* WORK ORDER: Do not copy the pictures. Write out the lines from the start of the entries through the line containing "Baseline and Net GF/GP".

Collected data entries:
★ ★ ★ ★
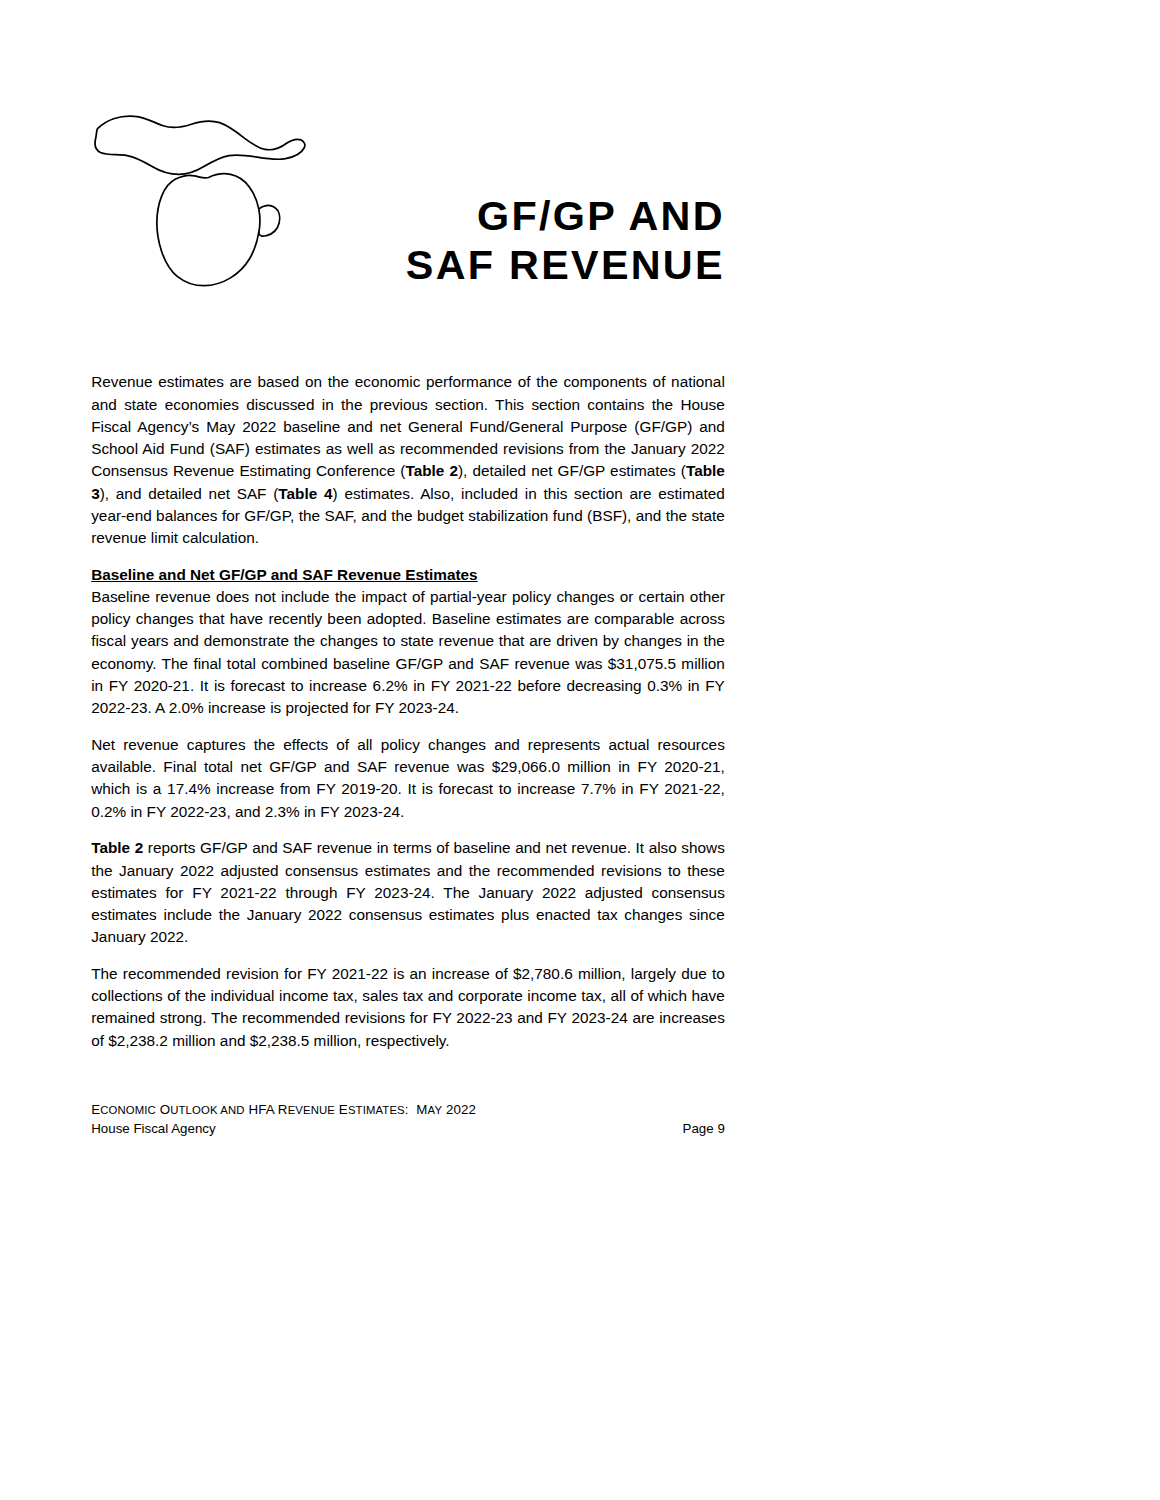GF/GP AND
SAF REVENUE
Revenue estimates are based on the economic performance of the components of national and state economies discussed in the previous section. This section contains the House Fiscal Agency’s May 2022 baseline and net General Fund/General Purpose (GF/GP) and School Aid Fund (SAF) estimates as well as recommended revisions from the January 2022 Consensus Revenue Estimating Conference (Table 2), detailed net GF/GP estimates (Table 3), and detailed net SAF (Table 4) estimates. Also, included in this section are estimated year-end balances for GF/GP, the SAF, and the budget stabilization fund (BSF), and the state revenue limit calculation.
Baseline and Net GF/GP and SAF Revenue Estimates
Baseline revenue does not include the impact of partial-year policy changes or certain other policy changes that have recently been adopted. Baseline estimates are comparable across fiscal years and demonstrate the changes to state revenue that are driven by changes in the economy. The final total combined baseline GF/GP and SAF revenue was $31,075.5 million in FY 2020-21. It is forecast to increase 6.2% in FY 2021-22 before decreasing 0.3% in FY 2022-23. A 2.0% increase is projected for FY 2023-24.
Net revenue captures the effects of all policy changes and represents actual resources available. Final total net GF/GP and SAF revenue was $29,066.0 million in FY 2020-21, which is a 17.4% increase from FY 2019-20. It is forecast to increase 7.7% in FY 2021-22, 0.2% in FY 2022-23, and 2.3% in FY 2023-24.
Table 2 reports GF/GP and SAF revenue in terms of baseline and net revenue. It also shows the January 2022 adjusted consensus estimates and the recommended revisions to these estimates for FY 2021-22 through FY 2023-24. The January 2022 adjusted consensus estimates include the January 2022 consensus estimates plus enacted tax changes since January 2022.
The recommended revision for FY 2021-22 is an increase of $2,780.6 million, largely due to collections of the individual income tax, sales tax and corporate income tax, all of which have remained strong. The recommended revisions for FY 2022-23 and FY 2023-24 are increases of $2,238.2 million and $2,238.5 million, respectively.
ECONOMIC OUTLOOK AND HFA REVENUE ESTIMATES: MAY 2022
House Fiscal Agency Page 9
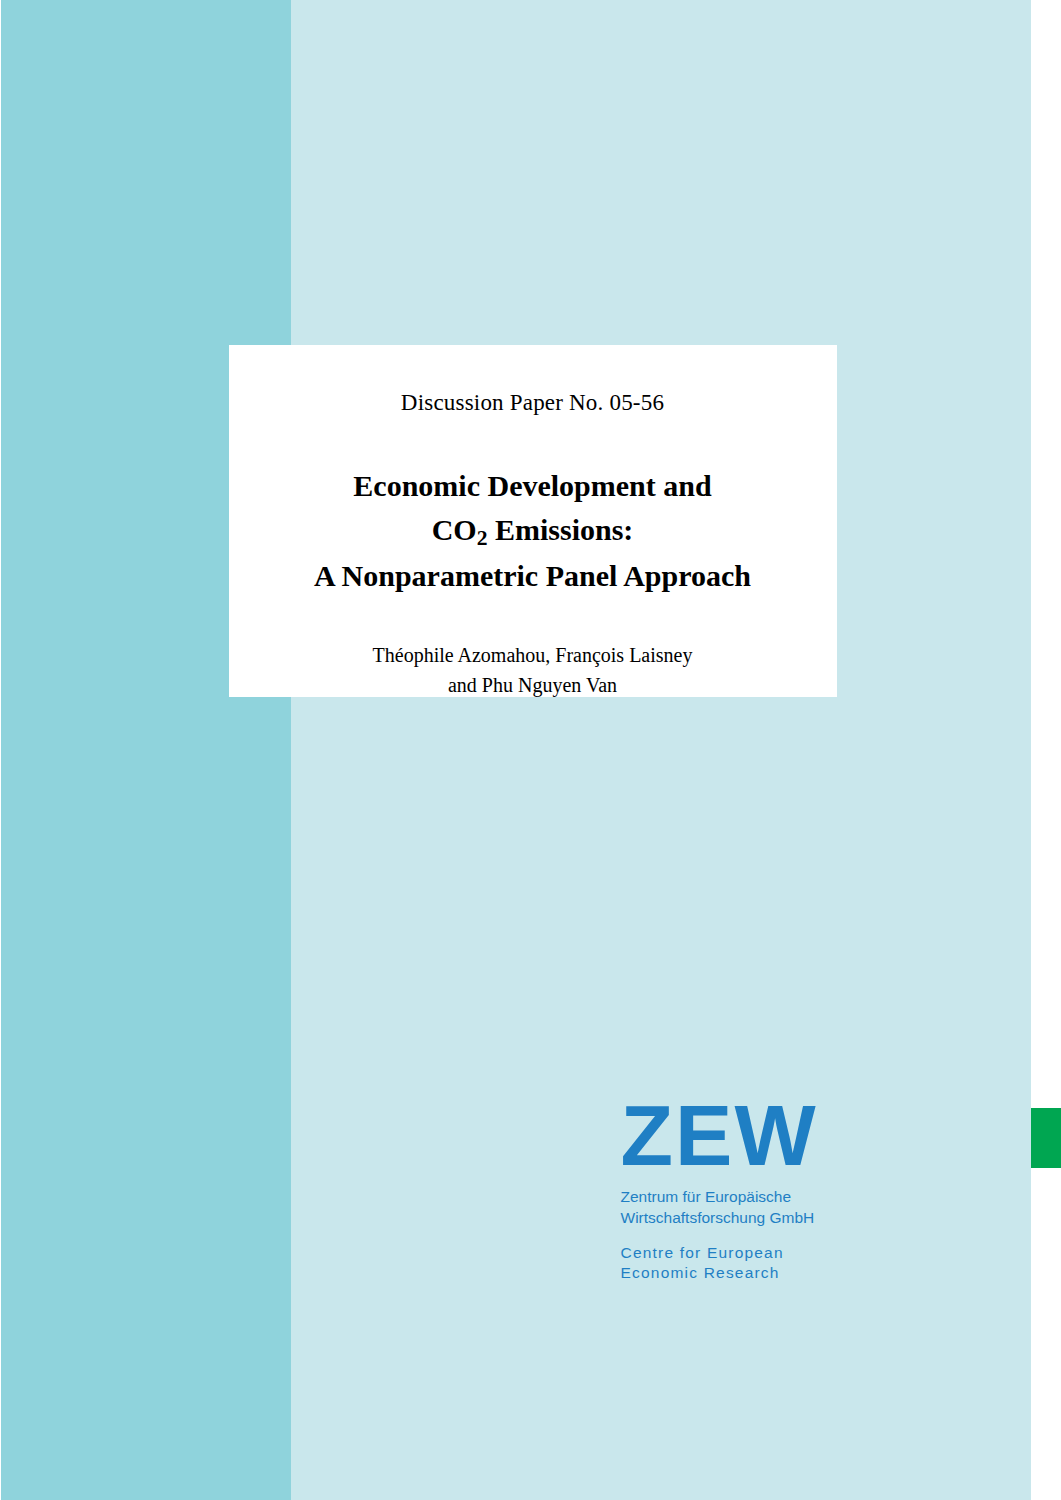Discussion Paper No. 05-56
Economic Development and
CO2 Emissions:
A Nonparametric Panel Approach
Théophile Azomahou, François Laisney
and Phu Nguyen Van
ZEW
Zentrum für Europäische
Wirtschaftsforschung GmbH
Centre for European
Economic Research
★ ★ ★ ★
* ANSWER TO THIS EXERCISE:
GF/GP AND
SAF REVENUE
Revenue estimates are based on the economic performance of the components of national and state economies discussed in the previous section. This section contains the House Fiscal Agency’s May 2022 baseline and net General Fund/General Purpose (GF/GP) and School Aid Fund (SAF) estimates as well as recommended revisions from the January 2022 Consensus Revenue Estimating Conference (Table 2), detailed net GF/GP estimates (Table 3), and detailed net SAF (Table 4) estimates. Also, included in this section are estimated year-end balances for GF/GP, the SAF, and the budget stabilization fund (BSF), and the state revenue limit calculation.
Baseline and Net GF/GP and SAF Revenue Estimates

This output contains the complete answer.